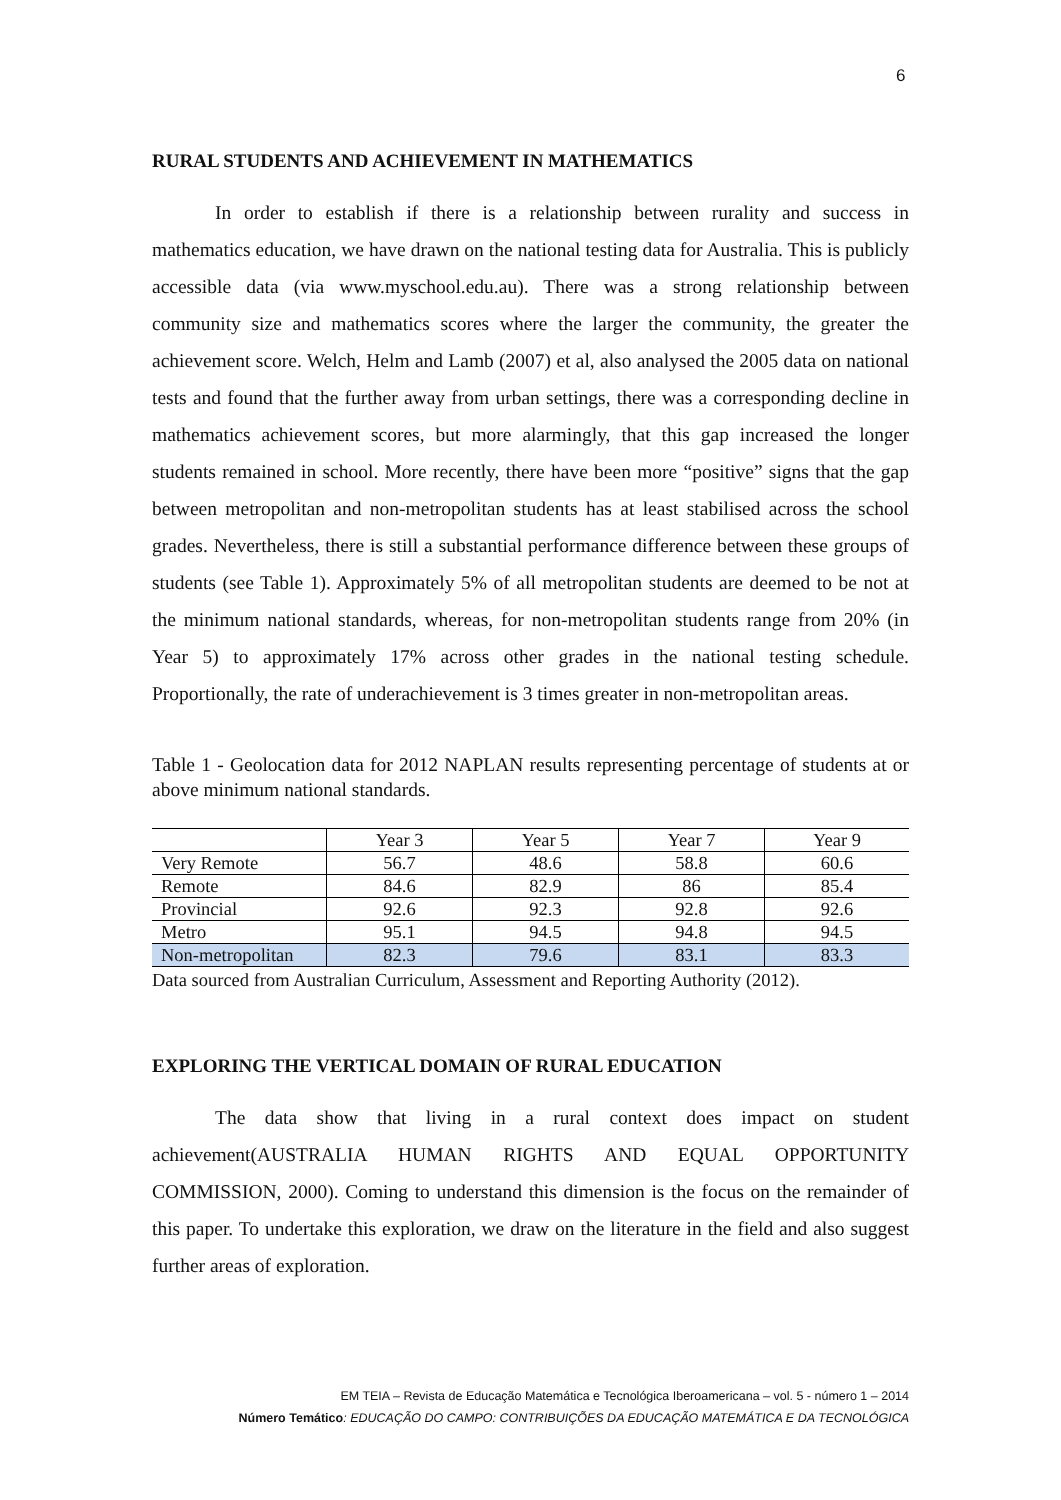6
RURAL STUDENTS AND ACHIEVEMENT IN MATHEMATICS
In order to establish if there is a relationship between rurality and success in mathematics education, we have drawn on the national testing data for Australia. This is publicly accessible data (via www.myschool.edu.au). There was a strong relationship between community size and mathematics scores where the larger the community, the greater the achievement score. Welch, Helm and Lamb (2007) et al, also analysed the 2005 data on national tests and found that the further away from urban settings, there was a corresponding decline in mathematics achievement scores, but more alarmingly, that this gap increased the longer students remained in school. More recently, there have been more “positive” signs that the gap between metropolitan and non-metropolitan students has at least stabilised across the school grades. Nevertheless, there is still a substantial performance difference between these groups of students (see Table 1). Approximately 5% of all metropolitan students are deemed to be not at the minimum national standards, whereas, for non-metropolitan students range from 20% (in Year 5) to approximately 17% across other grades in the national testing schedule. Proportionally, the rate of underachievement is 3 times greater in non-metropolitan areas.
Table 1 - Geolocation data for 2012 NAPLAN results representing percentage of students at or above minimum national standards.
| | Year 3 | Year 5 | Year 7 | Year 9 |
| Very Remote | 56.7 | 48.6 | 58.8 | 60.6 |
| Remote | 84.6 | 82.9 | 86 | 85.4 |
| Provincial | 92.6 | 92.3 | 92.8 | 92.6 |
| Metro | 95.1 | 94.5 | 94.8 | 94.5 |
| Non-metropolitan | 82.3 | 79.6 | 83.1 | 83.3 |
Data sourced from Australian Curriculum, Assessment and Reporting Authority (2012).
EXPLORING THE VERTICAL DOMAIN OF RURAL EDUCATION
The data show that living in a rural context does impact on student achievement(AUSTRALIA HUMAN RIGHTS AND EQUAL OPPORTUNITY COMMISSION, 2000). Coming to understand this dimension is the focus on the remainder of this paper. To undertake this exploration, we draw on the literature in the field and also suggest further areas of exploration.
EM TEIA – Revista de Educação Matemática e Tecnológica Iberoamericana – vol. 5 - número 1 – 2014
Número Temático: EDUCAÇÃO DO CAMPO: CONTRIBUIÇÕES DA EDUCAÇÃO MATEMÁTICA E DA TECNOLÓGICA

-*-

> **EXERCISE**:
Looking at the entries above, can you reproduce exactly the lines from the one that holds "Table 1 - Geolocation" through the one that holds "83.1 | 83.3 |", and only those?

> **SOLUTION**:
Table 1 - Geolocation data for 2012 NAPLAN results representing percentage of students at or above minimum national standards.
| | Year 3 | Year 5 | Year 7 | Year 9 |
| Very Remote | 56.7 | 48.6 | 58.8 | 60.6 |
| Remote | 84.6 | 82.9 | 86 | 85.4 |
| Provincial | 92.6 | 92.3 | 92.8 | 92.6 |
| Metro | 95.1 | 94.5 | 94.8 | 94.5 |
| Non-metropolitan | 82.3 | 79.6 | 83.1 | 83.3 |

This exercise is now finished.